Weill Cornell Medicine – Qatar (WCM-Q) offered 83 students the chance to learn what life is like as a medical student under two of its summer explorer programmes.
The Qatar Medical Explorer Programme (QMEP) and the Pre-College Enrichment Programme (PCEP) provide students with a two-week ‘snapshot’ of what life would be like at WCM-Q by giving them the chance to take a series of classes modeled on the actual curriculum followed by WCM-Q medical students.
The students, aged between 14 and 17, came from a wide variety of schools across Qatar, with international students travelling from Kuwait, Jordan, USA and Canada. Depending on the programme they were on, the students took classes in infectious diseases, neurology, emergency medicine and cancer research, as well as lab safety, the history of medicine, DNA extraction techniques and human anatomy. They also had the chance to take a dissection class in the WCM-Q biology lab, learn about the human heart by working with hi-tech robotic mannequins in the state-of-the-art Clinical Skills and Simulation Centre, and visit Hamad Medical Corporation and Sidra Medicine.
Jude El Shaarawi from Canada, one of the students under the QMEP stream, said she had considered a variety of careers, including teaching and law, but had settled on medicine because of the influence of her aunts and grandfather who had also studied medicine. She is only 14 years old and her father works in Qatar.
I’ve learned many new things as the Canadian curriculum is very different to the one taught here. I’ve learned the names and functions of body parts and new chemistry and biology terms. I’ve never dissected anything in my life, either, and I really enjoyed that. It’s been a really cool experience; everyone is really outgoing and everyone is really nice and they make sure everyone is included in the activities.’
Other highlights of the two-week programme included classes on animal care and use in research, mock interviews, and a chance to get hands-on experience in the premedical labs and to use an ‘anatomage’ table – a technologically advanced electronic anatomy visualisation system. The programme culminated with the students giving presentations about a medicine-related topic and taking part in an academic debate.
By offering sessions on presentation skills, personal development and career guidance, the programmes also provided the students with ample chance to receive feedback to help them develop their soft skills. Maha Al Nuami, who attends Qatar Secondary School, and was under PCEP this summer said she applied to learn more about the university and what the requirements are to apply.
I also wanted new experiences and I‘ve learned a lot: I’ve dissected a frog, which was really interesting; we’ve visited Hamad Hospital and seen the emergency room and the MRI machines and we also visited Sidra, where I would like to work as an obstetrician and gynaecologist.’

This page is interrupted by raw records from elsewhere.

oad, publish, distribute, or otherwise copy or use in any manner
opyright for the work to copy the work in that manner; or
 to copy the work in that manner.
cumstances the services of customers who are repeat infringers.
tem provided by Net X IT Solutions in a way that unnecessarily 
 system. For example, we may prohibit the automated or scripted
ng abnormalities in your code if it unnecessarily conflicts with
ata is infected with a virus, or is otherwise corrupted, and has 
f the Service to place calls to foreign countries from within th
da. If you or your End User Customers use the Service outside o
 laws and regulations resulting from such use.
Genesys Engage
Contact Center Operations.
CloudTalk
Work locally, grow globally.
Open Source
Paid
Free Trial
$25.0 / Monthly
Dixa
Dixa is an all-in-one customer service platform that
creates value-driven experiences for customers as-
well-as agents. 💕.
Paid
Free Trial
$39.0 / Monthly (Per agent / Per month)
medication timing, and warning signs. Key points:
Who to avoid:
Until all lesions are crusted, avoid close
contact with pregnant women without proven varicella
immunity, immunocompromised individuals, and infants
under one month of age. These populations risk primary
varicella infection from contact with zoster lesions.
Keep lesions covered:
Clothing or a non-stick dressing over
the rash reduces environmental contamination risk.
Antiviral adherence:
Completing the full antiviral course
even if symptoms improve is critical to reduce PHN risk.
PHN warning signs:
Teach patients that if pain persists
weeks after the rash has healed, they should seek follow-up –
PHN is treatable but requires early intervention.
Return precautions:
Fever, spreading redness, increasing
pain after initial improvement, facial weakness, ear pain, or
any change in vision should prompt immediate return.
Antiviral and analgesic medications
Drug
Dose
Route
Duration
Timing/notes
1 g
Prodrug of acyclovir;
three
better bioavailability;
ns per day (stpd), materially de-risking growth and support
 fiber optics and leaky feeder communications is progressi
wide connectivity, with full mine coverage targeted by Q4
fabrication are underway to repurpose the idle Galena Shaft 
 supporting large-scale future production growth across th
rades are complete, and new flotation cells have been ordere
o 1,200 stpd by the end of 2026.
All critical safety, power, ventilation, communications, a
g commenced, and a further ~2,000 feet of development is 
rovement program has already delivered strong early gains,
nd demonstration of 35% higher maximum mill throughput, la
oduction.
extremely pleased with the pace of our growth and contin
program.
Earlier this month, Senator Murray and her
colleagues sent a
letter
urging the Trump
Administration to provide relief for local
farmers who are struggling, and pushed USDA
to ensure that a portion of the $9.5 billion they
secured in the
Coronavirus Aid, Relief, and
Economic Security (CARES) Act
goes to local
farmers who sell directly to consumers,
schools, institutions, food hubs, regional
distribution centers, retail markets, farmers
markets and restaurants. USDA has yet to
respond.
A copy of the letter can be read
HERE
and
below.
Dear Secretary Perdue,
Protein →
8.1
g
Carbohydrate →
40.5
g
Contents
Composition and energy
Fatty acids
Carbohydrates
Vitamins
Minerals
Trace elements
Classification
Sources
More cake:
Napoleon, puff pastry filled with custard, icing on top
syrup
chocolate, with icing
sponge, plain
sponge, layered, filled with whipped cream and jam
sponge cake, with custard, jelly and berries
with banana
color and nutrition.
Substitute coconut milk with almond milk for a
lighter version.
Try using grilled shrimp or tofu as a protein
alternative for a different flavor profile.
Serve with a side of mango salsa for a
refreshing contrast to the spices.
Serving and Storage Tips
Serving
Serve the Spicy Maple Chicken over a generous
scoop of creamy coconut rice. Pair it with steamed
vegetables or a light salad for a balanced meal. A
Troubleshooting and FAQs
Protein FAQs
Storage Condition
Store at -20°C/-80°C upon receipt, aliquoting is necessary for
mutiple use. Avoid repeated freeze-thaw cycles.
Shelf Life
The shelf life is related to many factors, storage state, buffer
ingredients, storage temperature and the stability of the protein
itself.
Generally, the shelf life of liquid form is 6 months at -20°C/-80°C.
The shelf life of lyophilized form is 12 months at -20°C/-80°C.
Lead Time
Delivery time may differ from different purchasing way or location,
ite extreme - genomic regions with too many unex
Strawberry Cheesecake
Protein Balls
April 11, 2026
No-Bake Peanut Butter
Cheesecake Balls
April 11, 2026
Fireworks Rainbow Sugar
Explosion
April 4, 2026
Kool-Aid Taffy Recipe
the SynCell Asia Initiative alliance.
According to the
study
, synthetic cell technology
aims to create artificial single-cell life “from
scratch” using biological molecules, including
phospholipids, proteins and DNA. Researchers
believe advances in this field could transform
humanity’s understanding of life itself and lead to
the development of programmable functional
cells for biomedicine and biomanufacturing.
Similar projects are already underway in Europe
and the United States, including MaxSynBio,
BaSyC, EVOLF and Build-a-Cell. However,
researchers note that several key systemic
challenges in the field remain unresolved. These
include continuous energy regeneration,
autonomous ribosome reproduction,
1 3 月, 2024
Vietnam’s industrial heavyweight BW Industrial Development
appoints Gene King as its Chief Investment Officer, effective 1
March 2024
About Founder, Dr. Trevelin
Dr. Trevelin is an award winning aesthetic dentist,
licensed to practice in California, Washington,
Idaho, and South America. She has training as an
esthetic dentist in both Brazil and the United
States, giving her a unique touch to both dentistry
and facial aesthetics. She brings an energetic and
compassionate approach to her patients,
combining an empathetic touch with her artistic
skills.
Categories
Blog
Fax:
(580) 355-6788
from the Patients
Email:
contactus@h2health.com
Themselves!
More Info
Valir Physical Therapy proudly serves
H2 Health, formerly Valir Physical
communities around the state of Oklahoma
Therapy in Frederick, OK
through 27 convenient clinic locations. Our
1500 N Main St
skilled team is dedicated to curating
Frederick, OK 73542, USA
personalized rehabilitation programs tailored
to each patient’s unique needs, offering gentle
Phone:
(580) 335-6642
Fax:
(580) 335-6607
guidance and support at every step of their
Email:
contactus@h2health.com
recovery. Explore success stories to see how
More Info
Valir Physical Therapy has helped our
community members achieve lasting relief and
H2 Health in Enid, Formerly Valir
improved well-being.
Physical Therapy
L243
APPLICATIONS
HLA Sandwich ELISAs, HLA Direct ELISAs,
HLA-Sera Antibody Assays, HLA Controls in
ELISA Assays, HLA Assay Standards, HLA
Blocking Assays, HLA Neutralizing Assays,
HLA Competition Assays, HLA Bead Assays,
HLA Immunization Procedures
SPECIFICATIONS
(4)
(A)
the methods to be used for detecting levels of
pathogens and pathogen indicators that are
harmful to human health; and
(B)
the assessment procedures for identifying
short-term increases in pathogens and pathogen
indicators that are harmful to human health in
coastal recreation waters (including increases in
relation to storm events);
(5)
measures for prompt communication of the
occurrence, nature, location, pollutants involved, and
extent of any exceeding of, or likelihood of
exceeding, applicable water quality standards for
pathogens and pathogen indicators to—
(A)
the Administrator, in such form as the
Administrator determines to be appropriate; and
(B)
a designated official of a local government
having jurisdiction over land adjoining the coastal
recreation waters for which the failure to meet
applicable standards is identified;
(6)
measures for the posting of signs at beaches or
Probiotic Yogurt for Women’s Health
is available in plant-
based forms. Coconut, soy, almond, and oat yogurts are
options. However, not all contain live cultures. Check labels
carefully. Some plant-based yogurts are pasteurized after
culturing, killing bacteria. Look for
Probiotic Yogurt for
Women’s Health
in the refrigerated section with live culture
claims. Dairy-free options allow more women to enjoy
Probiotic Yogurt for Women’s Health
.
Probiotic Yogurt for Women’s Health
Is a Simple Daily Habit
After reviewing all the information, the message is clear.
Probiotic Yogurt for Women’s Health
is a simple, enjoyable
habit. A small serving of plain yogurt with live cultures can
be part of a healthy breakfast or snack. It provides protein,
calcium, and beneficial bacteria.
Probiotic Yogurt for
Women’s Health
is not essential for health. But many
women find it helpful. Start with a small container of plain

The prospective students came from a total of 32 schools and were selected using an online application system very similar to the admissions process for WCM-Q Medical Programme. Selection is based on the candidate’s English skills, demonstrated aptitude for the sciences, their interest in pursuing medicine as a career and their academic achievements. The two programmes – QMEP and PCEP, are part of the summer enrichment series organised annually by the Office of Student Recruitment and Outreach at WCM-Q.
This year, more than 25 faculty, staff, current students and graduates took part in delivering the two programmes. This is also the first year that five selected students will participate in an additional one-week observership programme at Sidra Medicine.